Introduced February 18, 2025 by Mark E. Amodei · Last progress February 18, 2025
The bill expands presumptions to make it substantially easier for many veterans to obtain VA health care and disability benefits for radiation, toxic exposures, and certain tumors, improving access and speeding claims at the cost of higher federal spending, added VA workload, and continued exclusion of some similarly affected veterans.
Veterans who served at specified Nevada Test and Training Range (NTTR) and related locations during the covered 1972–2005 periods will receive presumptions for radiation and toxic exposures, making it easier for them to access VA health care and disability compensation without proving specific exposure.
Veterans covered under 38 U.S.C. §1119(c)(1)(A) will have lipomas and tumor-related conditions presumed service-connected, making those conditions eligible for VA disability benefits without proving causation.
The bill reduces evidentiary burdens and clarifies covered locations and timeframes, which should speed claims adjudication and reduce disputes and paperwork for affected veterans and the VA.
Expanding presumptions will increase VA disability and health-care payouts, raising federal spending and potential costs to taxpayers.
Some veterans who served at nearby or excluded installations (notably Nellis AFB and Creech AFB) or who fall outside the statutory descriptions will remain ineligible for the presumptions, creating perceived or real inequities and likely prompting appeals or additional claims.
VA will likely face increased administrative workload to process a surge of presumptive claims and to verify service eligibility, requiring additional resources, staffing, or reallocation of existing VA capacity.
Based on analysis of 3 sections of legislative text.
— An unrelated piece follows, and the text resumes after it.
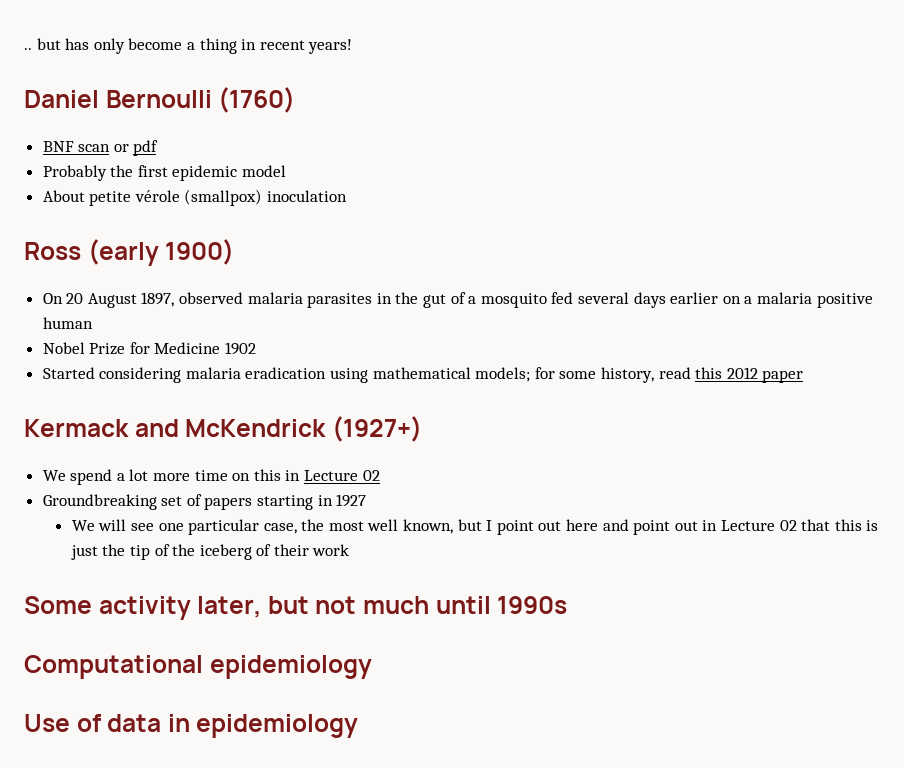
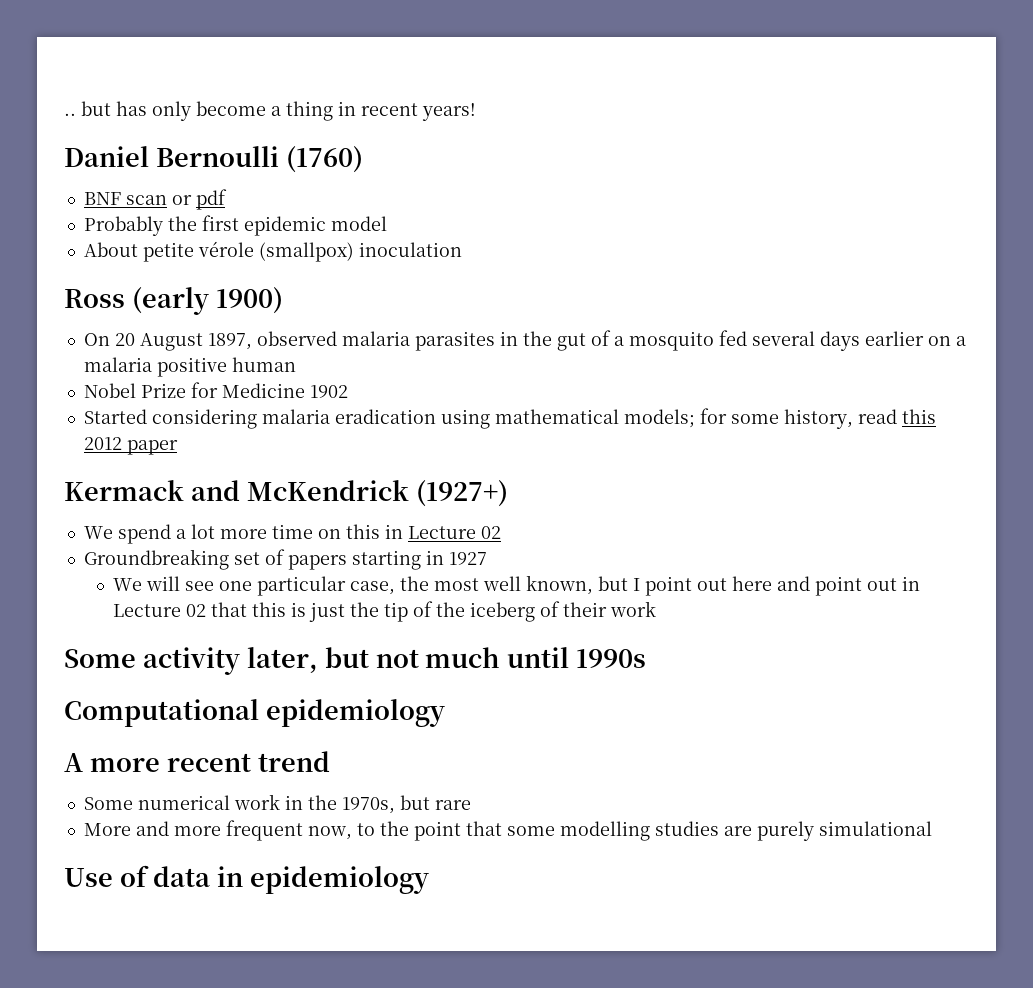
(372, 667) none -> [64,751,330,772] [83,794,471,814] [83,820,932,841] // A more recent trend // Some numerical work in the 1970s, but rare // More and more frequent now, to the point that some modelling studies are purely simulational

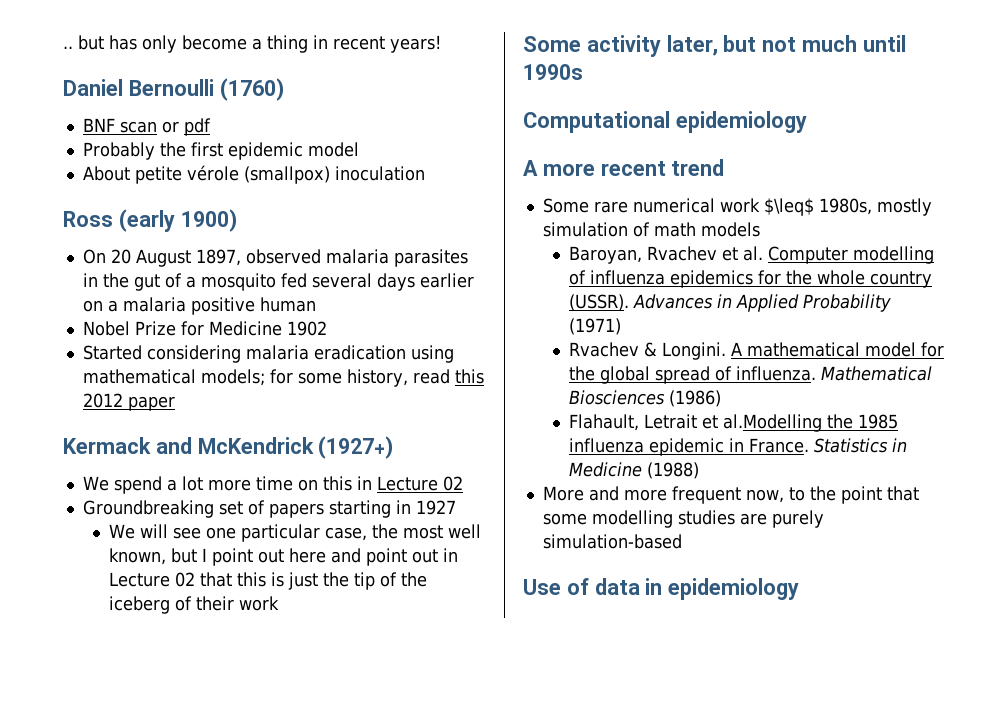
(133, 803) none -> [593,201,628,213] rare
[284,795,471,814] in the 1970s, but rare -> [763,198,932,216] [542,222,760,237] [569,246,935,264] [569,270,933,288] [569,294,892,312] [569,318,622,335] [569,342,945,360] [569,366,933,384] [569,390,722,407] [569,414,899,432] [569,438,908,456] [569,462,700,479] $\leq$ 1980s, mostly simulation of math models // Baroyan, Rvachev et al. Computer modelling of influenza epidemics for the whole country (USSR). Advances in Applied Probability (1971) // Rvachev & Longini. A mathematical model for the global spread of influenza. Mathematical Biosciences (1986) // Flahault, Letrait et al.Modelling the 1985 influenza epidemic in France. Statistics in Medicine (1988)
[818,821,932,836] simulational -> [542,534,682,549] simulation-based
Creates VA presumptions of radiation/toxic exposure for service at specified NTTR locations (1972–2005) and presumes lipomas and tumor-related conditions service-connected for covered veterans.
Treats certain onsite work and service at locations within the Nevada Test and Training Range (NTTR) between January 1, 1972 and January 1, 2005 as radiation-risk or toxic-exposure events, creating presumptions that make it easier for affected veterans to obtain VA disability benefits. It defines which NTTR locations are covered (including Indian Springs Auxiliary Airfield) and explicitly excludes Nellis Air Force Base and Creech Air Force Base. The bill also adds a presumption that lipomas and tumor-related conditions are service-connected for veterans covered by the new NTTR exposure presumption.